Assenti novamente. Achei mais esquisito aquela menina
ficar falando sobre a “proposta pedagógica” do colégio
no intervalo. Não deveríamos estar falando sobre outras
coisas?
– Você é diferente dos meninos daqui...
OK, isso não era espanto para mim. Ela me achava
diferente, como todos os meus colegas sempre acharam.
Só que, naquele colégio, minha diferença não era lá tão
diferente, fala?
Eu torci a boca e resolvi participar ativamente do diálogo:
– Minha mãe acha que este colégio é a minha cara.
Nessa hora, Camila soltou uma risada que me fez virar
a cabeça e olhar para ela. Era uma risada divertida, meio
esganiçada, mas doce, gostosa; gostei daquela risada.
– Como é que um colégio pode ter a cara de alguém? –
perguntou ela.
Eu ri. Pois é. Como é que um colégio pode ter a cara de
alguém? (E eu continuava observando a cara dela. Camila
até que não era feia, não, era interessante. Uma cara de
menina meio desengonçada, é verdade, não era nenhuma
modelo de passarela; mas, na verdade, essas modelos de
passarela não são todas umas catarinas desengonçadas?
E catarina desengonçada era o que me parecia Camila,
talvez. Eu podia ver uma graça.
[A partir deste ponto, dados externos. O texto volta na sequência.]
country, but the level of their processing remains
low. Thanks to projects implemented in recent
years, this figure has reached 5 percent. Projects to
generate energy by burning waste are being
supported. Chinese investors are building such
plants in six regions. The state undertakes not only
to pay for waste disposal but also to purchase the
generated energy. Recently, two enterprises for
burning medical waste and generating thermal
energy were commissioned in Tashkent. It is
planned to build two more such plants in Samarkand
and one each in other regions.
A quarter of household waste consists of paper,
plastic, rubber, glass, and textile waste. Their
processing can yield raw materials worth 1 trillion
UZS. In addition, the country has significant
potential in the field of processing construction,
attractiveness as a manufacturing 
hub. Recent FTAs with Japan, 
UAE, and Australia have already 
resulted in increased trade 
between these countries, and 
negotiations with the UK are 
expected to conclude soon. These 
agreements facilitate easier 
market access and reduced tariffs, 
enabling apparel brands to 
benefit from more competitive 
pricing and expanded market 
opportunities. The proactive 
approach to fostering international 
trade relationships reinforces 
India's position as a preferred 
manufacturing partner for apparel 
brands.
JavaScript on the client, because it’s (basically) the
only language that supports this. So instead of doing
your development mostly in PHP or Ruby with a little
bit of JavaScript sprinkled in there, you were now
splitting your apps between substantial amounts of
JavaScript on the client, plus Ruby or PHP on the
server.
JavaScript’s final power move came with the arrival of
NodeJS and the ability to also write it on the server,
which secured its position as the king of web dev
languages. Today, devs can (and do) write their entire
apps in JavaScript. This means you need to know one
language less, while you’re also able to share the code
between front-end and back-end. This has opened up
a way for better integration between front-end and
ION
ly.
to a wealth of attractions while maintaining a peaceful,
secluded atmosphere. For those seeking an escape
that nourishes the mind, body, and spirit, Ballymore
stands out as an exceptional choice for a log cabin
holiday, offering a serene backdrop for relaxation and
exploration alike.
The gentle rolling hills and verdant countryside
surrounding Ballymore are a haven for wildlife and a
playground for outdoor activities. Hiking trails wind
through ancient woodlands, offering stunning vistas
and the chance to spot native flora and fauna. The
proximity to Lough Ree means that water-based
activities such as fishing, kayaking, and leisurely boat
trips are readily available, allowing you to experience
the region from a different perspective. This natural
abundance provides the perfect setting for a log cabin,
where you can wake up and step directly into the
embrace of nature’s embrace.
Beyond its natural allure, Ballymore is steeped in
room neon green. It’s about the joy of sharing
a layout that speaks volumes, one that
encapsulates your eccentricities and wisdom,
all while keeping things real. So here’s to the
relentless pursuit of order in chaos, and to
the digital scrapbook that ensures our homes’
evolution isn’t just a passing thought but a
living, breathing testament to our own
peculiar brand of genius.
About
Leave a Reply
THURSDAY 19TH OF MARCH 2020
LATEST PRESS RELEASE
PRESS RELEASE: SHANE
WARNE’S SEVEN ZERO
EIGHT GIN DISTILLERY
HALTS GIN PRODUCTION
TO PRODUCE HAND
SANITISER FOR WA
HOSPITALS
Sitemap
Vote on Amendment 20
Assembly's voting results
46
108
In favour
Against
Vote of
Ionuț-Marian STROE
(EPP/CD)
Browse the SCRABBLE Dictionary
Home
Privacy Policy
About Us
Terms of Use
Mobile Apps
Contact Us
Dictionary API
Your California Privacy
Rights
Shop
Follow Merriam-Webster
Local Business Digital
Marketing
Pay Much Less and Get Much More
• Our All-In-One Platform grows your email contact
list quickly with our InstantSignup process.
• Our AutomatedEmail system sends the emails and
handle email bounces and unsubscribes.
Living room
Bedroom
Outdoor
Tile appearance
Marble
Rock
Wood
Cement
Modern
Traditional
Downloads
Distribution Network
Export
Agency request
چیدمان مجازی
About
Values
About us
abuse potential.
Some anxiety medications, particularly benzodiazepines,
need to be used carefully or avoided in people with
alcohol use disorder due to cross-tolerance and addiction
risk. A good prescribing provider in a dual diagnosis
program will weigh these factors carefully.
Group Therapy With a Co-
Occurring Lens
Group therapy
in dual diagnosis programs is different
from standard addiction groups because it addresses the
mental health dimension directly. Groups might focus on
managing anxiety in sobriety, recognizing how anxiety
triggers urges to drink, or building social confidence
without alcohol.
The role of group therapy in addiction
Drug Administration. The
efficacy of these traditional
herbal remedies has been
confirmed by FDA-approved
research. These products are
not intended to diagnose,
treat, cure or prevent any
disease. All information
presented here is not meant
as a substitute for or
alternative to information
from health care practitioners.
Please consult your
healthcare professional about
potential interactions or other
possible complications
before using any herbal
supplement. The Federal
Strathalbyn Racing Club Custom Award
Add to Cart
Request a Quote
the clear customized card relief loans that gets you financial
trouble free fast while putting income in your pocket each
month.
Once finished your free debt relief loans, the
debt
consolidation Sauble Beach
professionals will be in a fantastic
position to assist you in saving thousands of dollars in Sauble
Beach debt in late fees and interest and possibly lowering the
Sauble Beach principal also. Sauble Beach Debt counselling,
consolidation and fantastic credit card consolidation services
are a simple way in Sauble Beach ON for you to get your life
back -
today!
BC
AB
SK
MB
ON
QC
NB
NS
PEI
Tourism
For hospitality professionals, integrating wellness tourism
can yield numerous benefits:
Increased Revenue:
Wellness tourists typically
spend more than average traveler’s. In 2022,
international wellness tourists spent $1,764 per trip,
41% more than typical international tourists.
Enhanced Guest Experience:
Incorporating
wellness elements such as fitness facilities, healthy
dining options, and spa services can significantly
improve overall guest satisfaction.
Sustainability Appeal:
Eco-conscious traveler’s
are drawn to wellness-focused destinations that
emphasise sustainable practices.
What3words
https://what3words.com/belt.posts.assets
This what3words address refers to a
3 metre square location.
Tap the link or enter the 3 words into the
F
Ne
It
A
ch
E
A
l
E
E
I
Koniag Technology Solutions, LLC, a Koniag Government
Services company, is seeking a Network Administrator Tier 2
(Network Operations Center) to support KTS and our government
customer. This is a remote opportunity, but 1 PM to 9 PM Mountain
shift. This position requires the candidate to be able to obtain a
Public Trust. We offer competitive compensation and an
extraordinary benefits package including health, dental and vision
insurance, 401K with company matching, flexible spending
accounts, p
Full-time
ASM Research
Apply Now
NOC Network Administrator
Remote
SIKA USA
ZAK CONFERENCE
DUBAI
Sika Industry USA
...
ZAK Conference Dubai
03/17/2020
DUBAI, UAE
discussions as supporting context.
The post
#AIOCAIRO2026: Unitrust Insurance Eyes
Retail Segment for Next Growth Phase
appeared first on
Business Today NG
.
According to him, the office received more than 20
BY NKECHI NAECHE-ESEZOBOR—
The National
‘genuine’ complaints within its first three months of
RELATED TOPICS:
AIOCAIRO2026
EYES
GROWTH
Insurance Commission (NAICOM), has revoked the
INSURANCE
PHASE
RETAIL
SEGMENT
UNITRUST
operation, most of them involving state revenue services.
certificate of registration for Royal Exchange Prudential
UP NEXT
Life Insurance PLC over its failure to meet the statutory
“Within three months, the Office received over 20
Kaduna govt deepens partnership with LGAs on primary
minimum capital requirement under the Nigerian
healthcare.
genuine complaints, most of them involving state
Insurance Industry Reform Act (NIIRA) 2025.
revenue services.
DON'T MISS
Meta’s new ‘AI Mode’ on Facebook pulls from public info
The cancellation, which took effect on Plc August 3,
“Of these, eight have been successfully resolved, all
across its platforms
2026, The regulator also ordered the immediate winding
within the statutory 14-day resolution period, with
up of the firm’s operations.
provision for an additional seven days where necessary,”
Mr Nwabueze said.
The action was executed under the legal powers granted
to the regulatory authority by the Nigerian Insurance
Aquela vomitófora adolescente
ao meu lado não era assim tão má; ao menos
agora abria a boca para despejar coisas que eu mesmo
digerira individualmente.)
Ela continuou:
– Os meninos daqui são muito problemáticos, individualistas,
você é todo animado, cheio de amigos.
Ahn? Animado? Cheio de amigos?
– De onde tirou que sou cheio de amigos? Acabei de
entrar aqui.
– Exato – ela retrucou –, e já é todo popular, conversando
com aquele Dominique com quem ninguém fala,
atraindo a atenção de todo mundo, conquistando as gatinhas.
Hahá. Aquilo era piada ou o quê?
– Conquistando as gatinhas?
– Bem, você não está aqui no intervalo conversando
comigo?
Hahahahahahahá. Menina convencida. Hahahahaha
hahá. Confesso que fiquei sem graça. Hahahahahá.
Fiquei meio sem ter o que dizer. Hahahahahahahahá.
Balançando a cabeça, tentando não olhar para ela, encontrei
Lupe, o menino com a camiseta dos Toxic Avengers,
de pé na minha frente.
– Opa – aproveitei a oportunidade –, bacana sua camiseta. -
(Ohhhh, relendo agora é meu MELHOR LIVRO. Hahaha. Ou nem tanto. Mas é bem fofo, vai? Fiquei com saudades do Ludo. Queria que tivesse pego mais os adolescentes do que "Mastigando Humanos". - Por sinal, é meu único livro com travessões, uma mínima concessão a um padrão escolar pau no cu.)
Eu tinha inclusive ideia para uma sequência: “Garotos
Malditos – Tocando o Terror”, que focaria na banda de rock que Ludo forma no
final do livro. Mas como não vendeu nada, não foi o caso.
De toda forma, o livro continua em catálogo na
Record/Galera.
[Ah, o livro não tem foto na orelha - porque queria que os leitores ficassem com a imagem do Ludo, não de um tiozão de meia idade.]